Reading text »
####################

Young Turks take charge (interesting? considering the historic reference to the Young Turks)
The NGO's -no good organizations/ foundation(s)- are in place making a legitimate election look illegitimate. This has happened previously- Think orange revolution Ukraine
I acted as an official observer of the election along with 25,000 other volunteers across Istanbul. The group was formed thanks to Oy ve Ötesi (Vote and Beyond), an NGO founded in the wake of the Gezi Park protests to tackle electoral corruption.
The Peoples' Democratic Party (HDP) is the dark horse in this race. The party became active on the political arena less than a year ago. Formally it is a Kurdish party, but it has been able to attract a large following from all kinds of opposition groupsWill there be protests surrounding the election?
Certainly the HDP party can deliver all sorts of opposition groups to a protest, and it appears they intend to
If the presidential party gets more than 45 percent of the votes and the People’s Democrats don’t get into parliament, then Erdogan will be able to change the constitution. But if the People’s Democrats announce that the vote was rigged, there might be protests, the opposition warns.If they announce, without evidence, the protest was rigged, there might be protests
The AKP isn't polling high enough to take an outright majority. The HDP isn't polling high enough to make the threshold. If they don't make the threshold, the HDP will claim there was vote rigging. They have their affilliated NGO 'counting votes'. More trouble is brewing in Turkey. Certainly. Destabilization all around.

####################

Material provided »

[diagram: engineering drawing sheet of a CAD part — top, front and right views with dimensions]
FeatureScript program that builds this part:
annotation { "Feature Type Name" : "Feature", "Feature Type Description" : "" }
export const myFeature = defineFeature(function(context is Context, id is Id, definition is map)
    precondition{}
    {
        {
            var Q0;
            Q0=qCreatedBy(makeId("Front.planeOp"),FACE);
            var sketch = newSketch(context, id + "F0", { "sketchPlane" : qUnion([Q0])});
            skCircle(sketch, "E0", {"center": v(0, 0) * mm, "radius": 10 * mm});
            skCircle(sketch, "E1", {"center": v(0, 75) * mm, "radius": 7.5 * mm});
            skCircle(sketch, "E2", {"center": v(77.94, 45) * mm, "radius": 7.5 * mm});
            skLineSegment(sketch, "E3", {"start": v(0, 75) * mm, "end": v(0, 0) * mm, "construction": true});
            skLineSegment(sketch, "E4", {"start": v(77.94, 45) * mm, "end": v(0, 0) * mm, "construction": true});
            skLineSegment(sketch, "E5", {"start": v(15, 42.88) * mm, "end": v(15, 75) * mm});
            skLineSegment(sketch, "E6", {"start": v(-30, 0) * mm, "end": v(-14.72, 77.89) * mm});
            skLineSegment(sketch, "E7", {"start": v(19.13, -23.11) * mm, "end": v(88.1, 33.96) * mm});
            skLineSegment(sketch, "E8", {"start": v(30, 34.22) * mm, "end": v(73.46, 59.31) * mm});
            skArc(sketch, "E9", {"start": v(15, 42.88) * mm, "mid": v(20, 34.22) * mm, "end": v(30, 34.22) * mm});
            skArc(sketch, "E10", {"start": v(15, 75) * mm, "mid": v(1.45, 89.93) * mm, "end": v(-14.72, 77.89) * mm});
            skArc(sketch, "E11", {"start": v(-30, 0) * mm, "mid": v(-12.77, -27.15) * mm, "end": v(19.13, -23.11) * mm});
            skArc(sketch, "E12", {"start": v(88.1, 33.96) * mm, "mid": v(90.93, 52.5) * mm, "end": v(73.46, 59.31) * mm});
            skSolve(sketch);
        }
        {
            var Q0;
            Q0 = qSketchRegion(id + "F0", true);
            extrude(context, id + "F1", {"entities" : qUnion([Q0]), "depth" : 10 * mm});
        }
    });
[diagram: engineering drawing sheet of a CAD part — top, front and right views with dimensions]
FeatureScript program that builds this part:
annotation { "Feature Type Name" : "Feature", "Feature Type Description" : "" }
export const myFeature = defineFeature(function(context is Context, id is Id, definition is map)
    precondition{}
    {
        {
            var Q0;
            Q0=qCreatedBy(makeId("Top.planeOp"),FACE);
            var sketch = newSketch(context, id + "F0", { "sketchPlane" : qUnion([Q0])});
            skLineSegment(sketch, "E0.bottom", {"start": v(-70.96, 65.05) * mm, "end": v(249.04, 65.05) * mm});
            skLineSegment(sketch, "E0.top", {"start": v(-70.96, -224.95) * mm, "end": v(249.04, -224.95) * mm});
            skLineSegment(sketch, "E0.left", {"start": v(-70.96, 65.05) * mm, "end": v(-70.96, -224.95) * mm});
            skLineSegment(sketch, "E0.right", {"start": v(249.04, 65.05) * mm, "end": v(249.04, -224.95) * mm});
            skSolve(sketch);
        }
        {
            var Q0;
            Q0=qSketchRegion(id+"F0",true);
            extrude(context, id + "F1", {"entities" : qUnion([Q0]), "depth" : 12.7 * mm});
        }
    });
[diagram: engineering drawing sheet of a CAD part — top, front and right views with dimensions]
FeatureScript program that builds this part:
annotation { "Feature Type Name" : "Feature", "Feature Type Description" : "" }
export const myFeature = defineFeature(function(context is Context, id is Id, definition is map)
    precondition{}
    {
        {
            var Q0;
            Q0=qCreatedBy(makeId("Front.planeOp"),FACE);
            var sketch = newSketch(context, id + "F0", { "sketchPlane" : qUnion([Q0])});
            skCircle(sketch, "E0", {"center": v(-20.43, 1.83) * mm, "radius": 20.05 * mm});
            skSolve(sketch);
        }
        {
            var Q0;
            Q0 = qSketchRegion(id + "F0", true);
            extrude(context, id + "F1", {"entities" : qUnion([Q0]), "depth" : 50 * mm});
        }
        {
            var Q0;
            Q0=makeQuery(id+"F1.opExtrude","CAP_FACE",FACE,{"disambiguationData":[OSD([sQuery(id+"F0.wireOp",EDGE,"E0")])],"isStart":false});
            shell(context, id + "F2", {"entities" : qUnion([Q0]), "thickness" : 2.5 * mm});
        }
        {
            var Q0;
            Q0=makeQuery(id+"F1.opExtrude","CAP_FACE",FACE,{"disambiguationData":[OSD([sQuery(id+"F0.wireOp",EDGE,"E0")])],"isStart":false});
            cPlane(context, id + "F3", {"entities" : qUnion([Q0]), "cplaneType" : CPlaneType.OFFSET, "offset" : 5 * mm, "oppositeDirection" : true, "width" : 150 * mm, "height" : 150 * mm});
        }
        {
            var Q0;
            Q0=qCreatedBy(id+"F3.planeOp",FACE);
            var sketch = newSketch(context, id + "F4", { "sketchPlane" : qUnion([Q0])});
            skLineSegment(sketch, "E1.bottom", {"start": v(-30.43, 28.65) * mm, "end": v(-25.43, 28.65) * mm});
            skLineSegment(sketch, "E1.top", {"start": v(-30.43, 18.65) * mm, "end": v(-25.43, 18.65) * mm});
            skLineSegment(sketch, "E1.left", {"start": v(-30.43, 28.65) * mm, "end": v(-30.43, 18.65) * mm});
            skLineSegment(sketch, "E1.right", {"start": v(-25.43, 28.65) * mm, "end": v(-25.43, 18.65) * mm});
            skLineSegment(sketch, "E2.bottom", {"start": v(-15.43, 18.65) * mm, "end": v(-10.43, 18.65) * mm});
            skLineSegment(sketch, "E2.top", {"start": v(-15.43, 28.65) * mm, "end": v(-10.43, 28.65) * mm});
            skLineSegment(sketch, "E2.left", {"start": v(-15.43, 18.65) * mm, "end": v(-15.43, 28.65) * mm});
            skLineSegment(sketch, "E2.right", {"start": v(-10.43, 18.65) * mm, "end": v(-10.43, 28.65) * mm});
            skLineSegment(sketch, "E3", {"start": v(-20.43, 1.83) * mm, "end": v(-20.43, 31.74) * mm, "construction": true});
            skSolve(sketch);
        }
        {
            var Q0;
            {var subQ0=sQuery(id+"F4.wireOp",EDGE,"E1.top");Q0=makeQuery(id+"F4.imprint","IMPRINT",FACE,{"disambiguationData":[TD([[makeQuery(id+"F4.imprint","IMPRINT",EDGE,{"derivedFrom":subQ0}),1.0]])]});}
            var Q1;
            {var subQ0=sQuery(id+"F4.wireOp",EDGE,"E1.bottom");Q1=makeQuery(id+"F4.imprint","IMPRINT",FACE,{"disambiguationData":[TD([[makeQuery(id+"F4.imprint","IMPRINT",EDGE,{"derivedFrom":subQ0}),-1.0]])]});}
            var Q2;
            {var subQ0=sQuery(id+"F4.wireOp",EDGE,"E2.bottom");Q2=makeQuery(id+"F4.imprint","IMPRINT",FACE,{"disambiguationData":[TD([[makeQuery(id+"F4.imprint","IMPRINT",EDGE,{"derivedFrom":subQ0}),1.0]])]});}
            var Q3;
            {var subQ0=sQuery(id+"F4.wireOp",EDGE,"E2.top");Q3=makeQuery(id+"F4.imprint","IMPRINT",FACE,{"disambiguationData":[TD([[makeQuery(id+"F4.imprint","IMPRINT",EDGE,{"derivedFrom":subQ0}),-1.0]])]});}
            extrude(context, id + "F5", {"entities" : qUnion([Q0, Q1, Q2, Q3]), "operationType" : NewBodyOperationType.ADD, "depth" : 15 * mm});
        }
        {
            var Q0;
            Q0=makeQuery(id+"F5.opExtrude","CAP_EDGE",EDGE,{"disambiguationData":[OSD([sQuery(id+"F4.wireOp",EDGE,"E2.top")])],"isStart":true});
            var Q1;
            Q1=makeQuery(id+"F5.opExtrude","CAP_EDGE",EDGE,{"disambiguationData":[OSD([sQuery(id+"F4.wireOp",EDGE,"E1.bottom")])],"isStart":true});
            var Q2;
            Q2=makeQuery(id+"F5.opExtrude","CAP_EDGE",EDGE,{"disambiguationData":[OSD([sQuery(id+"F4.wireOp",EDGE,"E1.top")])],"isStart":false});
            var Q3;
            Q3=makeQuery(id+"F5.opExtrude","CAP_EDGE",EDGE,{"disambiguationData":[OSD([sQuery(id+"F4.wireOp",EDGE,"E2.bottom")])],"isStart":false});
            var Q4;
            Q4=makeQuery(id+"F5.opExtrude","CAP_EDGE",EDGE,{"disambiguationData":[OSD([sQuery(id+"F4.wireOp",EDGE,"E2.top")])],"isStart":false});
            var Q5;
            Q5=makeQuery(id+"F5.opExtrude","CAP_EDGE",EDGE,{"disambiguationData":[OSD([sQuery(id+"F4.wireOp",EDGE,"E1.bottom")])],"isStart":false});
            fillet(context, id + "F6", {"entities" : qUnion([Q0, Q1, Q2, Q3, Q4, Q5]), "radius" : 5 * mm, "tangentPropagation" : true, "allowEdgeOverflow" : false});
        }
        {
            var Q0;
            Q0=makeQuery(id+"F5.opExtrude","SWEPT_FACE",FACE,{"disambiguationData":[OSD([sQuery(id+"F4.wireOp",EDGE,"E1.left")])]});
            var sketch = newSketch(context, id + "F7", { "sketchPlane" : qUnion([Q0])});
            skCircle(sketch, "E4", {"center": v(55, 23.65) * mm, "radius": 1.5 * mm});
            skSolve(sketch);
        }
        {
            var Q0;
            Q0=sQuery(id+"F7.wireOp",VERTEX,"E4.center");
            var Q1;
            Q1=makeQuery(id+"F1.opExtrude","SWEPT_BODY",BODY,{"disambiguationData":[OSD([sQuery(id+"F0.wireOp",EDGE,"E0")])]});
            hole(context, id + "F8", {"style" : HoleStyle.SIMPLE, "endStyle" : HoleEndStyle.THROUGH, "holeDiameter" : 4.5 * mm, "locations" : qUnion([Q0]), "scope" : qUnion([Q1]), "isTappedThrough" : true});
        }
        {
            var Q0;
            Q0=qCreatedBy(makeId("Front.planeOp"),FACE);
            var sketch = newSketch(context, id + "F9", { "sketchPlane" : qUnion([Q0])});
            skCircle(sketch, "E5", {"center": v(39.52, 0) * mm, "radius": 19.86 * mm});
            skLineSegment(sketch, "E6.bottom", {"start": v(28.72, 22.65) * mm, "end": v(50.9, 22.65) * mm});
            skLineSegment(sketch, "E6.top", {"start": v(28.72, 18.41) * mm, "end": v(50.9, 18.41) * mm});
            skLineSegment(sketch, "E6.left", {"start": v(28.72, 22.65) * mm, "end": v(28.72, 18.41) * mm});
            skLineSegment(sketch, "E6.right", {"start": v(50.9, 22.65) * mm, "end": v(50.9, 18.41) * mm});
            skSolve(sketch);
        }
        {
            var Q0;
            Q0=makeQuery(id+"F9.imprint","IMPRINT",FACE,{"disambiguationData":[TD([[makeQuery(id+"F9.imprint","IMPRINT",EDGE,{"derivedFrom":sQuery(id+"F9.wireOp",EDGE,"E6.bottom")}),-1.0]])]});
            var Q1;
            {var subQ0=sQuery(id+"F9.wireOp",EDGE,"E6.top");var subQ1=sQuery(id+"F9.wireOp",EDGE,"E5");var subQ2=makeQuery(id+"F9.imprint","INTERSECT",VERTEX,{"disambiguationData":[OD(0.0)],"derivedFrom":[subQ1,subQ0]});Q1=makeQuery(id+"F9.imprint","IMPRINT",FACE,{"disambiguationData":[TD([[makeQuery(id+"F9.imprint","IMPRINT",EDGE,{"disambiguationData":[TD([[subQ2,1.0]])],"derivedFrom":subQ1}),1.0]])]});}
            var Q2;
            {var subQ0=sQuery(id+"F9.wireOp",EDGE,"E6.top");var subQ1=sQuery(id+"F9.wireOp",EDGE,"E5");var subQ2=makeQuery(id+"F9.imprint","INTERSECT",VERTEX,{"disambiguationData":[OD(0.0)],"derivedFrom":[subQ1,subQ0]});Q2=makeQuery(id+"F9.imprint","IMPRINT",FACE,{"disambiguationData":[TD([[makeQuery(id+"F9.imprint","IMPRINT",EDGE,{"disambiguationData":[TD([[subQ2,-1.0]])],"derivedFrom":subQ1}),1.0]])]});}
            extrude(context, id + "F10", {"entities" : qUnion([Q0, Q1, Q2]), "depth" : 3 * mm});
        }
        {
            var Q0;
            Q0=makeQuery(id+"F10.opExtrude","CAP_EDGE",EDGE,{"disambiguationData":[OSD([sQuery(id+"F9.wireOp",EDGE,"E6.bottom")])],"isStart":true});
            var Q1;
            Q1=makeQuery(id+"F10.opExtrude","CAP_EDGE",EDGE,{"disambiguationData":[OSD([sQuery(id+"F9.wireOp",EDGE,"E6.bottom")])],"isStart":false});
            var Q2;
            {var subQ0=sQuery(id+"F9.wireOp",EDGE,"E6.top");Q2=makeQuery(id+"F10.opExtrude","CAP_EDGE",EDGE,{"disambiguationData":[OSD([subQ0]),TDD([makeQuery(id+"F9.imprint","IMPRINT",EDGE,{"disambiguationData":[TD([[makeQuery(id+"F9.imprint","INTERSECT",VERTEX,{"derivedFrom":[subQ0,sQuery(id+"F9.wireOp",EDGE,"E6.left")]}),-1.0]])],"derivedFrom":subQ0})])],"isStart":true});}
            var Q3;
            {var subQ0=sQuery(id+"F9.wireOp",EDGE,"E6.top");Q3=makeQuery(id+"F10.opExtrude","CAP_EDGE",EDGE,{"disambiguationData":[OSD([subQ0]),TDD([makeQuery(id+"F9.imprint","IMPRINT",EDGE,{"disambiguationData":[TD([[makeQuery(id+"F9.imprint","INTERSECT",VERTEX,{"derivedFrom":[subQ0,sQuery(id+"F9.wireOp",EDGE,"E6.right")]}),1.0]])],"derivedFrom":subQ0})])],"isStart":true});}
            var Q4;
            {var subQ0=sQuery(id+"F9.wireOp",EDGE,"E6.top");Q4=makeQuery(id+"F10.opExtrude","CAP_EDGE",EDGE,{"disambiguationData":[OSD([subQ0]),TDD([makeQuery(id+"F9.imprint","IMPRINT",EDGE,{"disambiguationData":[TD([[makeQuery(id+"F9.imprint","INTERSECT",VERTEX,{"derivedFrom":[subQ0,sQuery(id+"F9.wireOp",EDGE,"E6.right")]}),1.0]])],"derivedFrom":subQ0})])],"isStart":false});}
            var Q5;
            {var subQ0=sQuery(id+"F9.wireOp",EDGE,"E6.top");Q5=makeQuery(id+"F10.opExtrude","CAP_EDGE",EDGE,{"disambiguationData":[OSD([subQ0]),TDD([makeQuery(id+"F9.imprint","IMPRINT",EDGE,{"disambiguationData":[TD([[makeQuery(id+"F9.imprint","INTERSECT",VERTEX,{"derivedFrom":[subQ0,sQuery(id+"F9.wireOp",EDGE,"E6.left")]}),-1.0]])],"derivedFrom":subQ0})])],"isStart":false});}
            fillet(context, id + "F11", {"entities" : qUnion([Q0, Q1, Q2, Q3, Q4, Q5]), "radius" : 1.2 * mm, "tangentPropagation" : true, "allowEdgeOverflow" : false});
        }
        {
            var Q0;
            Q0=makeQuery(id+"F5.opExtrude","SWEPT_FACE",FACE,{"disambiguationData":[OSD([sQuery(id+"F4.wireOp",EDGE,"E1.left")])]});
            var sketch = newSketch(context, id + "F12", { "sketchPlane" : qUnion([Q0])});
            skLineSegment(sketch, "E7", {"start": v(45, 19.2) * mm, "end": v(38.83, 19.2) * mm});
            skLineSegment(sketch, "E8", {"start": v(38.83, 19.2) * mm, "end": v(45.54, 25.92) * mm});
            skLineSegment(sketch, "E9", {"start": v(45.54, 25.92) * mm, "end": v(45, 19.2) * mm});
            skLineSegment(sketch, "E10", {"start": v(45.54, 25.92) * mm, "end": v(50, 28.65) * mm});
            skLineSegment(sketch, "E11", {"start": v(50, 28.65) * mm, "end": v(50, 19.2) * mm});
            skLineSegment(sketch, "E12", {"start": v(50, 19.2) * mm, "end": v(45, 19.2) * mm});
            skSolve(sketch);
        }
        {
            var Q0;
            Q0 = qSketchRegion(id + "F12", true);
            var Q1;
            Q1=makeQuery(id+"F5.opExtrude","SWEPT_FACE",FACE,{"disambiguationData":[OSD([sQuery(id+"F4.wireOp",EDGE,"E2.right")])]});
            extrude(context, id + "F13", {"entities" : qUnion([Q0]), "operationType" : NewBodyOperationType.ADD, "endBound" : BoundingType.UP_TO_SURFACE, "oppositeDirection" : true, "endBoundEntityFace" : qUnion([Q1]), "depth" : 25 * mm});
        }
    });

####################

Exercise goal »
Translate this sentence from the text on the Turkish election into Spanish: "The Peoples' Democratic Party (HDP) is the dark horse in this race." The records are not required for this work.

Result of the exercise »
El Partido Democrático de los Pueblos (HDP) es el caballo negro de esta contienda.